───── AVAILABLE DATA ─────

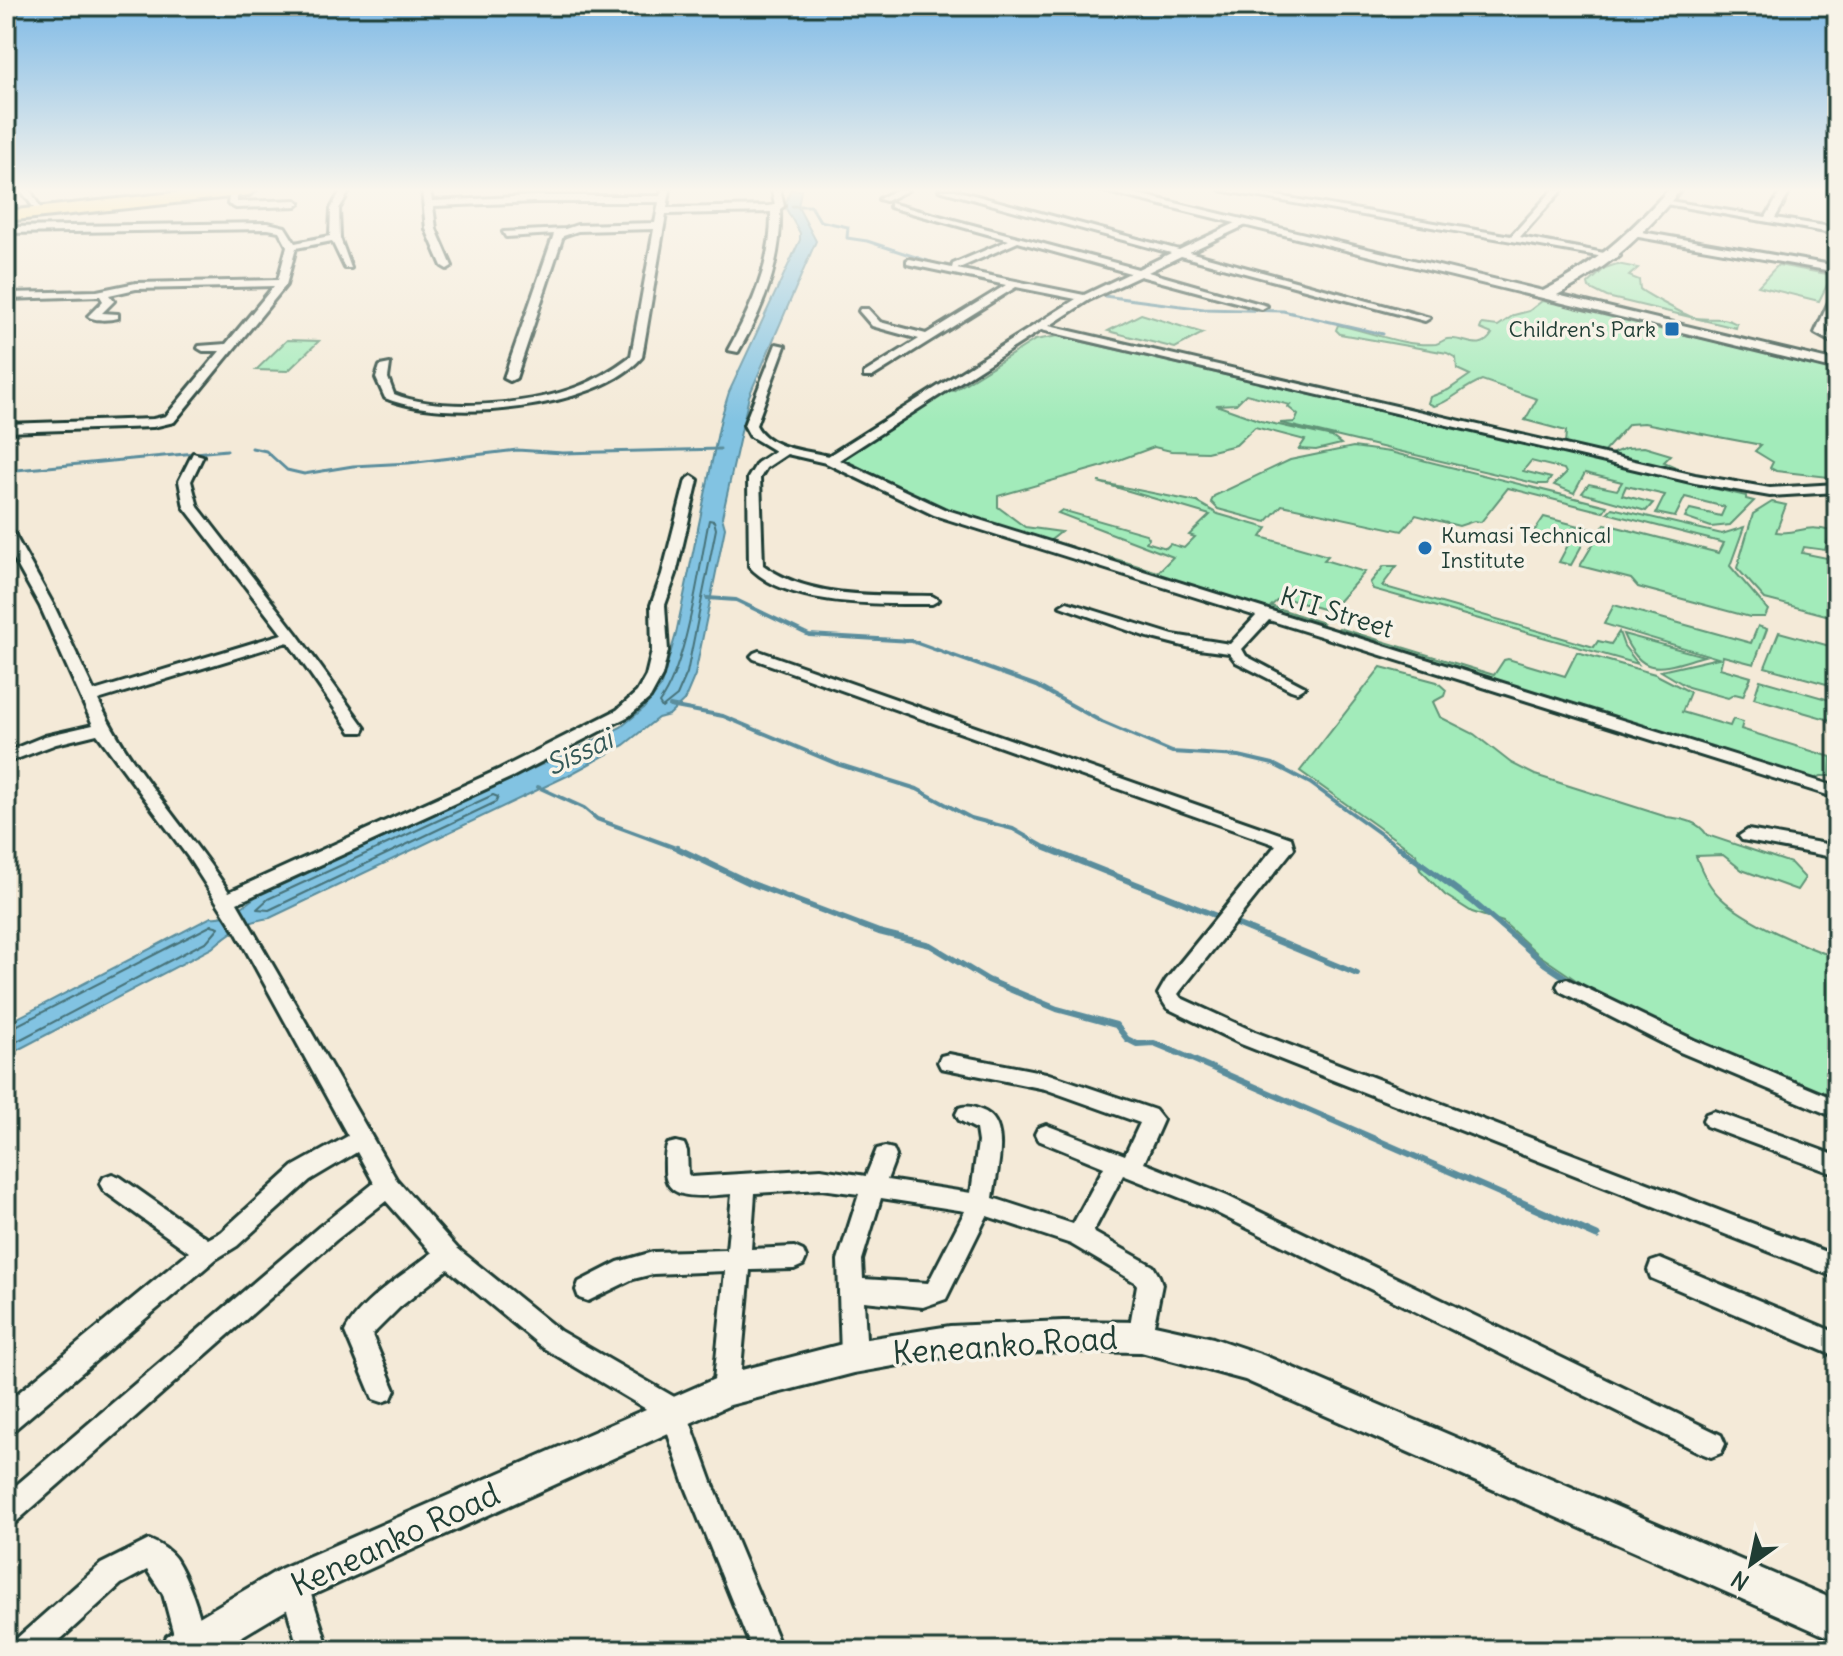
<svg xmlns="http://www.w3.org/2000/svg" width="1843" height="1656" viewBox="0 0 1843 1656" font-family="Delius,sans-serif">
	<rect width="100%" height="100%" fill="#f4ead8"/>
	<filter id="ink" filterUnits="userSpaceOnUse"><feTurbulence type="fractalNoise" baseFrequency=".0125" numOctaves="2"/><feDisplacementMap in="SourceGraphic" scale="16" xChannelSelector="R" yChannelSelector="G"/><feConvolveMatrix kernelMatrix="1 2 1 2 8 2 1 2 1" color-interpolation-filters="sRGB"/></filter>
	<g filter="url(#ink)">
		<g fill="#a2ebba" stroke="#609477" stroke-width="2">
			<path d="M1617,264L1638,268L1629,276L1639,280L1640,289C1644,293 1685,315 1692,317C1708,322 1719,314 1737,324L1736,328L1607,297L1589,288L1588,284L1605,268Z"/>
			<polygon points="1778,265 1832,275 1819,301 1758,286"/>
			<path d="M1542,301L1563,305H1576L1654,323L1656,328L1837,370V478L1776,471L1770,468L1773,462L1755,451L1761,445L1644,423L1629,424L1602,454L1565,446L1566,431L1525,420L1537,399L1482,380C1463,387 1451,402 1434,406L1428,403L1430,397L1448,390L1470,375L1457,369L1456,358L1447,353L1340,334L1336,330L1338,325C1369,331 1404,347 1436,344C1440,343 1443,340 1447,339C1464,336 1480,354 1492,334L1480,329L1482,324L1498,326L1514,315L1529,311Z"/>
			<polygon points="1141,314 1203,333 1175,348 1108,331"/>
			<polygon points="1058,336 1746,496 1746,499 1754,501 1730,525 1711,527 1685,518 1690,509 1721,516 1725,507 1685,497 1675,517 1656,513 1665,495 1626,486 1622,495 1653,503 1646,511 1582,493 1589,484 1617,490 1622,482 1585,473 1574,493 1554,485 1566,473 1564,469 1531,461 1523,471 1551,478 1547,484 1538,484 1280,423 1295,422 1298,415 1288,407 1290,405 1246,394 1236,404 1216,405 1261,421 1332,437 1341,444 1316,450 1299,449 1305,440 1255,427 1236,445 1207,452 1171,451 1154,447 1100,467 998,496 998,507 1025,527 1061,532 1051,540 1096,555 943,509 845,460 847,454 948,390 953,391 1035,340"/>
			<polygon points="287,340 319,341 288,371 256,370"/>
			<polygon points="1353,447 1390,452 1607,506 1603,512 1508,488 1481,522 1474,521 1459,526 1416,515 1402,531 1282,505 1266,522 1218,509 1211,502 1214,496 1290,460"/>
			<polygon points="1644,447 1671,455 1664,462 1680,469 1675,473 1619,458 1613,453 1626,448"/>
			<polygon points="1098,482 1197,502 1218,514 1267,528 1261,537 1328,556 1324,560 1365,572 1330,611 1281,597 1271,606 1323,623 1320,626 1110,561 1109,557 1158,572 1173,557 1058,513 1062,510 1146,534 1149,538 1146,542 1166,548 1170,544 1184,548 1195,537 1189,535 1210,515"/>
			<path d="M1772,502L1786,505L1776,532C1799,535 1804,523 1831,531L1825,550L1804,547L1802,553L1837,560V618L1765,599L1737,568L1753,514Z"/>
			<polygon points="1612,508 1722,534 1744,527 1730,566 1768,610 1765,617 1750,617 1638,587 1631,579 1580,566 1605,524 1719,553 1724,543 1607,513"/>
			<polygon points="1544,517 1591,529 1571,565 1559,562 1568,545 1531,536"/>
			<polygon points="1384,566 1397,566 1382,586 1594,647 1598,641 1611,644 1619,632 1624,646 1638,664 1373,589 1370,583"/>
			<polygon points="1614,605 1751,643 1758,626 1767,629 1754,664 1723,656 1720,668 1751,677 1743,696 1735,694 1728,698 1688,687 1661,671 1718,658 1604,624"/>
			<polygon points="1339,628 1494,675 1504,660 1508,659 1565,676 1577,652 1655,674 1690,692 1682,712 1730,726 1733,719 1743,722 1741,729 1831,757 1830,776 1821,776 1813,780 1335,632"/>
			<polygon points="1779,632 1837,648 1837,687 1765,667"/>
			<path d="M1623,634L1704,656C1664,667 1643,681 1623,634Z"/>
			<path d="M1381,667L1437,682L1446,690L1444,696L1433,702L1440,717L1474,734L1511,763L1535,775L1667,817C1683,819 1698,821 1707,835L1791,863L1805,878L1797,890L1742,870L1723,855L1696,856C1701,870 1709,887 1721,898C1746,922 1804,946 1837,958V1100L1739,1060L1598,995L1539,955L1503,922L1472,912L1445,895L1420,870L1416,854L1300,771Z"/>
			<polygon points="1760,680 1837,702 1837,722 1754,698"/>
		</g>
		<path fill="#82c3e2" stroke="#5a8d9c" stroke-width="2" d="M790,190H801L798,207L816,241L749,396L722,517L725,528L695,675L684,701L669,715L658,718L624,745L569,775L270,918C246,921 230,932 212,948L6,1056V1024L211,917C233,919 246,902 263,892L591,742L621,727L644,708L660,688L676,634L721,418L729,392L800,240V233L785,207Z"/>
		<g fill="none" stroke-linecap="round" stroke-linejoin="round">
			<g stroke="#47737a" stroke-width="2">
				<path d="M709,520L714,521L716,529L687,673L677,696L662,708L659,703C687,666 699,568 709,520Z"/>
				<polygon points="493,795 498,797 496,802 269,910 257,909 268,899"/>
				<polyline points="6,1031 212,925 219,927 207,941 6,1047"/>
			</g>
			<g stroke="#5a8d9c" stroke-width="3">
				<polyline points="792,206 811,206 820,221 848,227 847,238 867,241 946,267"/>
				<polyline points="1023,283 1085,294"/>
				<polyline points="1104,296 1204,309 1283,311 1383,334"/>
				<polyline points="252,448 266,451 287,470 304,474 353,466 409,463 517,450 563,453 720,449"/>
				<polyline points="6,471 227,450"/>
			</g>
			<g stroke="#5a8d9c" stroke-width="4">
				<polyline points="707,598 736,600 809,635 912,641 1037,686 1102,722 1172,752 1239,756 1273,764 1310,783 1403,850"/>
				<polyline points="670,706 723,716 837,764 917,789 971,818 1013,829 1050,850"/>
				<polyline points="538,787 584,808 597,819 681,850"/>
			</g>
			<g stroke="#5a8d9c" stroke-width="6">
				<polyline points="677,848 750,883 879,932 930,945 988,980 1057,1009 1116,1025 1127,1039 1137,1044 1154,1043 1171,1050 1522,1203"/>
				<polyline points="1046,848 1219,917"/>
				<polyline points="1400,848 1472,901 1545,964 1572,982"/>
				<polyline points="1236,924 1357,974"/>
			</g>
			<polyline stroke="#5a8d9c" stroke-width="7" points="1518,1201 1597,1236"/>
			<defs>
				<g id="street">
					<polygon points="21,190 30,190 42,211 36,211"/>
					<polygon points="230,190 237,192 237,202 296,200 300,203 296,206 236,208 228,204"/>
					<path d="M341,190H350L339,209L340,238L351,268H345L332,241L296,248L286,285L174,422L153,427L6,432V424L153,419L166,416L220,351H203L198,348L199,346L226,344L274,286L136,289L109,295L114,301L102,313L118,314V318C109,320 94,321 88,316L103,301L100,296L6,299V293L97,291L136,283L278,280L287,246L279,231L268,229L6,233V227L268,223L285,227L295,243L330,236L331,209Z"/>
					<path d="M422,190H430L432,201L535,196H660L662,190H670L667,208L769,206L775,205L772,190H780L784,206L780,209C782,261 764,308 738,352L728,350C752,306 772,263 771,212L666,214L642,357C597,410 445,424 385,398L376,378L380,366L390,364L388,378L394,394C440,413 531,405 577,387C596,380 615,368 631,356L654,229L578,231L563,236L516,378L510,381L504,378L554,234L506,237L503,232L565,229L577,225L655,223L659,202H535L433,206L436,229L452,266L447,269L442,266L426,229Z"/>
					<polygon points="896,190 908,190 886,201 879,199"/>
					<path d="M939,190H955L1179,250L1240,221H1246V225L1189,252L1430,318L1425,321L1181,256L1148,272L1267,306L1262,309L1140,276L1089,300L1049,326L1695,475L1770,488L1837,484V492L1770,496L1695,483L1041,330L839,460L944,509L1837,787V798L1269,620L1242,649L1246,656L1305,687L1297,692L1291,690L1236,662L1229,653L1191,648L1144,636L1060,606L1067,602L1173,635L1230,644L1256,616L934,515L826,463L787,454L766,468L760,478L763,565C808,599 878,595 932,596L939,600L932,604C881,604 785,607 749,566L748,478L757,463L775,451L750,436L744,425L776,344L785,346L756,425C768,449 805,450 828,456L1076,299L1016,287L872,377H864V373L919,339L872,326L859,311L860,309H868L880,322L926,334L1006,285L907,264V260L910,259L952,268L953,264L1009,240L890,207V203L1138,269L1171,253ZM1018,242L1130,273L1084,295L957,269Z"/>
					<polygon points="1220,190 1242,190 1511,236 1553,190 1562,190 1520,237 1620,256 1615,259"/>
					<polygon points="1782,190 1791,190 1775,218 1837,228 1837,234 1660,203 1664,200 1766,217"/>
					<polygon points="1636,231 1837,266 1837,272 1633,236"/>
					<polygon points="6,255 10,256 10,260 6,261"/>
					<polygon points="1837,292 1837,307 1826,332 1837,338 1837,345 1815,333 1832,295"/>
					<path d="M193,453L203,456L191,481L198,507L296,633L365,728L363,732H351L288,642L98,700C131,770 186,827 229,892L500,769L617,710L637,692L646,676L652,651L651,605L662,574L686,480L692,476L698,480L676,574L665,605L668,651L662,676L650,698L629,716L512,777L237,903L396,1179L457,1248L560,1331L683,1402L713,1485L782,1650H752L685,1485L663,1419L542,1347L448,1269L400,1307L372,1335L395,1390L391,1399L382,1402L373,1399L345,1332C359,1302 406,1273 432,1253L386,1201L336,1240L16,1522L6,1526V1494L320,1226L374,1183L357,1152L310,1180L237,1246L216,1259L15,1429L6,1433V1403L189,1252L104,1191L100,1184L104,1177L112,1174L120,1177L208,1239L221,1232L294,1166L348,1136L236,932L188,857L97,734L56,744L6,763V752L45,736L93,725L40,606L6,545V528L13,532L54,606L94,691L282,634L184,507L179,481Z"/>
					<polygon points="759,651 1291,838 1294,848 1291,852 1181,990 1178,994 1181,998 1255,1032 1837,1256 1837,1278 1241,1044 1167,1008 1158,994 1166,980 1276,845 754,659 751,656 754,653"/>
					<polygon points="1748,830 1837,846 1837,858 1742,840 1739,836"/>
					<polygon points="1567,979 1694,1040 1837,1100 1837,1118 1680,1052 1560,991 1557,986 1560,981"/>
					<path d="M949,1054L1046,1073L1155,1110L1163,1120L1144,1163L1227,1196L1721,1435L1725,1444L1721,1453L1711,1457L1701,1453L1211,1210L1123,1175L1093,1232L1153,1266L1159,1276L1162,1284L1150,1345L1141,1349L1132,1345L1128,1337L1137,1285L1135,1282L1071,1244L987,1216L946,1299L923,1307L864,1301L867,1357L863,1365L854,1369L845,1365L841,1357L838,1260L859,1194L821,1189L755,1193L751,1249L794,1247L803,1251L806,1258L803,1265L794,1269L750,1270L739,1390L735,1399L726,1402L717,1399L713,1390L725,1271L653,1274L633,1279L588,1301L579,1298L576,1290L579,1282L618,1262L653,1252L727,1250L732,1194C708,1195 664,1205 665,1169C665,1160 664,1153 668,1144L676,1142L684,1144L687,1151L688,1174L691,1177L821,1169L866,1176L877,1149L885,1147L893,1149L896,1156L887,1180L971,1193L978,1142L976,1129L959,1120L956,1114L959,1108C968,1105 974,1107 983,1111C1012,1123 996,1174 993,1198L1073,1224L1104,1167L1038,1140L1035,1134L1038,1128L1046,1125L1125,1155L1140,1123L1045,1089L941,1068L938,1062L941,1056ZM881,1198L965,1211L928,1283L863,1279L862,1260Z"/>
					<polygon points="1714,1111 1837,1156 1837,1175 1706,1126 1703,1120 1706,1114"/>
					<polygon points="1660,1259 1837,1333 1837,1357 1651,1278 1648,1270 1651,1262"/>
					<path d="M149,1540C159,1544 168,1549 175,1558C186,1574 210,1633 202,1650H178L163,1594L147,1570L121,1584L49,1650H12L16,1639L101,1564Z"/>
					<polygon points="294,1568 304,1573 329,1650 299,1650 279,1583 284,1573"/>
				</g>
				<g id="secondary">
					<path d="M1100,190H1121L1543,291C1594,266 1630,232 1668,190H1680C1646,233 1607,270 1557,295L1837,362V370Z"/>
					<polygon points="1063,1321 1141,1322 1213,1338 1263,1355 1837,1601 1837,1641 1245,1380 1141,1352 1063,1351 950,1356 854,1373 730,1405 308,1597 219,1650 161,1650 167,1636 280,1569 726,1374 854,1341 950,1326"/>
				</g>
				<polygon id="highway" points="201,190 256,190 249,195 6,221 6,211"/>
			</defs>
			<use href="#street" stroke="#1f3d34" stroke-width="6"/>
			<use href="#secondary" stroke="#1f3d34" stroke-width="6"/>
			<use href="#highway" stroke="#1f3d34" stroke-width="6"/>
			<use href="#street" fill="#f7f3e8" fill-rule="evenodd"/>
			<use href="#secondary" fill="#f7f3e8" fill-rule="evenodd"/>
			<use href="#highway" fill="#fedf80" fill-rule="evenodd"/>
		</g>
	</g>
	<linearGradient id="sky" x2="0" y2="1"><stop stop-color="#7fbae6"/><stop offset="0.45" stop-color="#faf6ed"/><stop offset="1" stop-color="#faf6ed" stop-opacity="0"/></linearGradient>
	<rect width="1843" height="422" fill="url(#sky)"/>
	<g fill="#1f6fb2" stroke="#f7f3e8" stroke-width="3">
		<rect x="1664" y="321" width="16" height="16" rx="4"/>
		<circle cx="1425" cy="548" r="8"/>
	</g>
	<g text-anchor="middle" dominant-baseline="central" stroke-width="7" stroke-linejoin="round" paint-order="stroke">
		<g font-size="22" fill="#1f3d34" stroke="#f7f3e8" text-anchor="end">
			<text x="1656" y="329">Children's Park</text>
			<text x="1441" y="535" text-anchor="start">Kumasi Technical<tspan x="1441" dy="25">Institute</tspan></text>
		</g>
		<g font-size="26" fill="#1f3d34" stroke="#f7f3e8">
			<text transform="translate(1337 612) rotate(17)">KTI Street</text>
		</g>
		<g font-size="28" font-style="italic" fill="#335857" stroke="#f7f3e8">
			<text transform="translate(579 752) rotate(-25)">Sissai</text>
		</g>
		<g font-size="32" fill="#1f3d34" stroke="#f7f3e8">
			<text transform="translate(1005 1345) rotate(-4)">Keneanko Road</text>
			<text transform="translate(395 1539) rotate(-25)">Keneanko Road</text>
		</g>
	</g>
	<rect width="1843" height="1656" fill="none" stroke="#f7f3e8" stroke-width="32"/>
	<rect x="16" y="16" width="1811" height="1624" fill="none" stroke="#1f3d34" stroke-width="3" filter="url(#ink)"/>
	<g transform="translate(1751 1564) rotate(213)" stroke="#f7f3e8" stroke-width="6" paint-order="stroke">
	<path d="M0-6L14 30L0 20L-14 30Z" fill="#1f3d34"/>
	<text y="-12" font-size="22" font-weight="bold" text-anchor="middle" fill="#1f3d34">N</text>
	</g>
</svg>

─────

**TASK DIRECTIONS**
Search the data above and return each line in which "round" occurs.

**EXERCISE RESPONSE**
		<g fill="none" stroke-linecap="round" stroke-linejoin="round">
	<g text-anchor="middle" dominant-baseline="central" stroke-width="7" stroke-linejoin="round" paint-order="stroke">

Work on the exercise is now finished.